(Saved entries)
_ _ _ _
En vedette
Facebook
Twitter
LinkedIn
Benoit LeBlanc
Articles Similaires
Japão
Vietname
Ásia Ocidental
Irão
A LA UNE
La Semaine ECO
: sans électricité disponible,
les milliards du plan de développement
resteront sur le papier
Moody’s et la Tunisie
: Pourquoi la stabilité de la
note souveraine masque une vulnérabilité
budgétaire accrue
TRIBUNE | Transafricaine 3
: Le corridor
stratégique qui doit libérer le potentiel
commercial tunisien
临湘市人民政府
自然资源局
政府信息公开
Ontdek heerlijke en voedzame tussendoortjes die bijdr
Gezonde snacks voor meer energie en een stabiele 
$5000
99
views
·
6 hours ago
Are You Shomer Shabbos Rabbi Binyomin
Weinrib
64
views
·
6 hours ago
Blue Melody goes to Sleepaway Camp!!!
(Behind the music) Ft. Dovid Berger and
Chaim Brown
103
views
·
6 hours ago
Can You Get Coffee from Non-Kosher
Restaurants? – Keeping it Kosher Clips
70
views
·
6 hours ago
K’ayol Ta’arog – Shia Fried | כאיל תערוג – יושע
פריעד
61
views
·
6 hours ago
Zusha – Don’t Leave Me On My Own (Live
_ _ _ _
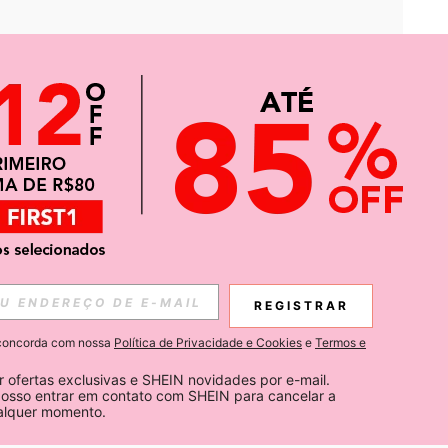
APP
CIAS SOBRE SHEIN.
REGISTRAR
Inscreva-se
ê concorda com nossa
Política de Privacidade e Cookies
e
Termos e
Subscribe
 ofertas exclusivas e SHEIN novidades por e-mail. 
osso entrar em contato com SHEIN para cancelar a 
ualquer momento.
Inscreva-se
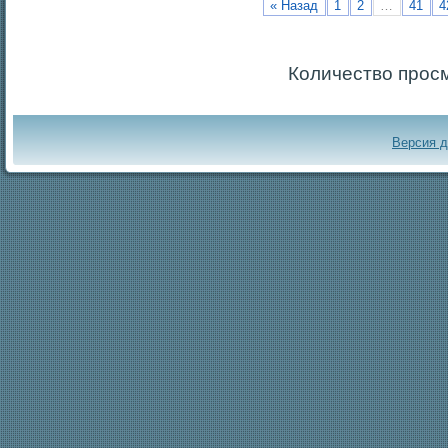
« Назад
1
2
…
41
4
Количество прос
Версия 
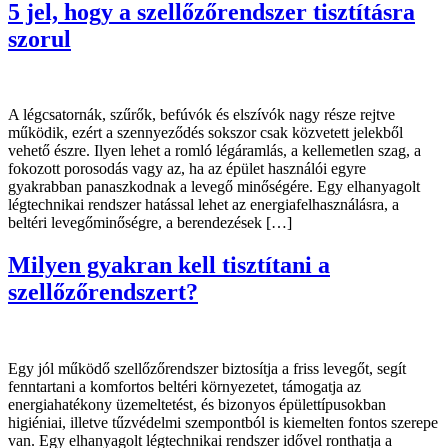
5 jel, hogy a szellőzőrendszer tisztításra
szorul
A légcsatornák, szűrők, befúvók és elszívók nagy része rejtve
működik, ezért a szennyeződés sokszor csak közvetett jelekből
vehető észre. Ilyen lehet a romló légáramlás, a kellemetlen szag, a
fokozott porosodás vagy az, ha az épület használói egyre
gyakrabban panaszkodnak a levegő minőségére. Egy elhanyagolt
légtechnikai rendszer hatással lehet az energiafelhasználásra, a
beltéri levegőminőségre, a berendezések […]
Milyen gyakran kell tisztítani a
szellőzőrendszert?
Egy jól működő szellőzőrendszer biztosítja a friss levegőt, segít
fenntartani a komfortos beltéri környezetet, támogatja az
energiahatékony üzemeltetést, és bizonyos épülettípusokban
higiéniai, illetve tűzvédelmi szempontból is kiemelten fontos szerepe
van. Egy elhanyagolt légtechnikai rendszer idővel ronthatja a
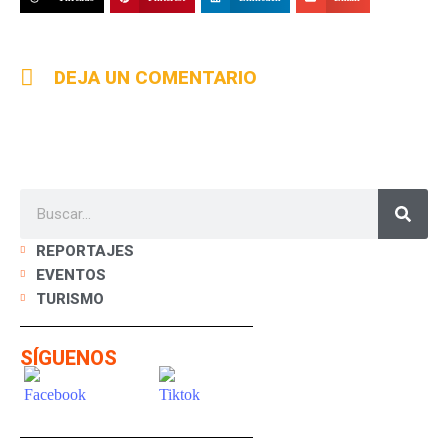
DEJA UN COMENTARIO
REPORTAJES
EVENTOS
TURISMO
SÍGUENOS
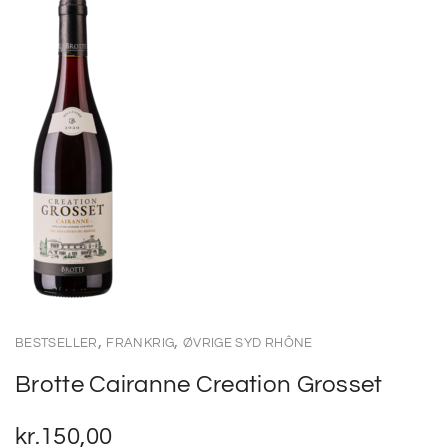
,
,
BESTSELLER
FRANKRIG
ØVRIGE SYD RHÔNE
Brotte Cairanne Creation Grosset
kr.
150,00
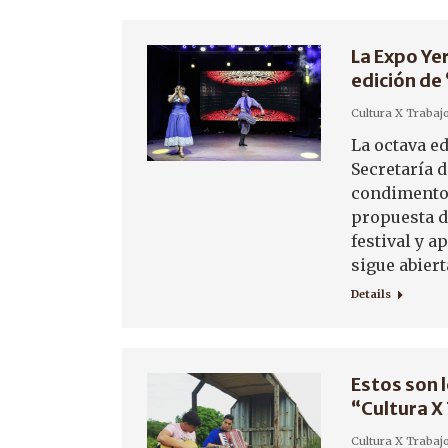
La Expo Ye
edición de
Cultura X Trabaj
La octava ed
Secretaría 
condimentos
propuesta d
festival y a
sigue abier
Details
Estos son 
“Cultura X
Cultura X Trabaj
_ _ _ _
• _Description of the task_: Where a line in the entries holds the word "beltéri", copy that line.

• _Answer to this problem_:
beltéri levegőminőségre, a berendezések […]
fenntartani a komfortos beltéri környezetet, támogatja az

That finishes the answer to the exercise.